Here are several other lessons from history that could prove useful.

Tone

Ronald Reagan’s soft-spokenness, genial nature and unwavering focus on a few core principles disarmed his opponents and charmed the rest of us. You, too, could be a great communicator. You were a master at using the campaign debates, and the cable news networks and, of course, your Twitter account to battle your way to the nomination and victory. Now, communication is no longer about 140 characters, buzz words or campaign slogans. To be a great now, you must communicate in a thoughtful, concise and unifying manner. Do not attack the media, use them to the best of your ability; they can be a tool for healing, as Reagan knew so well. You used them that way, too, in the early hours of Nov. 9, when your victory suddenly became clear. Your words then were humble, embracing and generous—and gave hope of unity to many who had just voted against you. It is a tone that the country needs to hear again and again.

Inspiration

John F. Kennedy mobilized America’s spirit by vowing to get us to the moon within a decade, and we got there. You could bring us together in a similar way by committing the country to another goal that we could all sign on to: finding cures for cancer. We’ve made runs against cancer before, but haven’t backed them with nearly enough funding. You could make a deal to cure that problem without busting the budget, by tapping the trillions of stranded offshore dollars that big U.S. multinationals have parked abroad. You’ve promised to cut corporate tax rates, in part so that the companies will repatriate those dollars, giving the economy here a boost. Go ahead with that plan, but tinker a bit with the details so that the companies have a strong incentive to donate a healthy portion of the funds to the cancer battle.

A helping hand

It may take longer than you think to get shuttered factories up and running again, and it will also take time to find the right projects for your ambitious trillion-dollar infrastructure program. But let’s start somewhere, as FDR did in the Depression. Pick a project in the most economically depressed part of each state, red and blue. By definition, such quick hits will be modest, but they can also be meaningful—the refurbishing of a national park, an old bridge ready to be replaced but in need of money, the redeployment of VA doctors.

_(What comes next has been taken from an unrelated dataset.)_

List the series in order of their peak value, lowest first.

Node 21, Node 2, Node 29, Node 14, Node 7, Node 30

In Michigan, send the Navy Seabees and the Army Corps of Engineers to Flint, speeding up the process of replacing all those dangerous lead pipes so that safe water can flow once more. In each project, make sure that local construction workers, office assistants and idle teenagers are hired to help. Yes, it is showmanship of sorts. But it is also an immediate and tangible down payment on the big jobs programs to come.

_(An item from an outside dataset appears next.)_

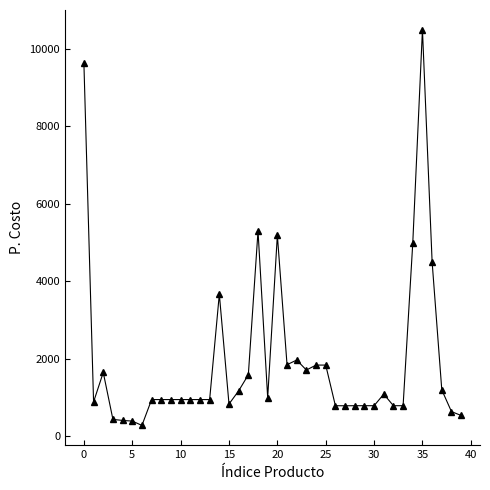

What is the smallest value displayed?

284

One final lesson, from George Mitchell, who rose from a hardscrabble childhood in a mill town in Maine to become Majority Leader of the U.S. Senate. In 1994, President Bill Clinton offered him a seat on the Supreme Court. But Mitchell turned him down. He had introduced a healthcare reform bill in the Senate and it still needed his attention, he told the President. He said he would just be more useful there.

That dedication to service is the biggest lesson of all. We’ll continue to squabble over political priorities and agendas, as we always have in this messy democracy. But let’s not make it personal, or take it that way. We’re in this together.

Bernie Swain is the founder of the Washington Speakers Bureau and the author of What Made Me Who I Am.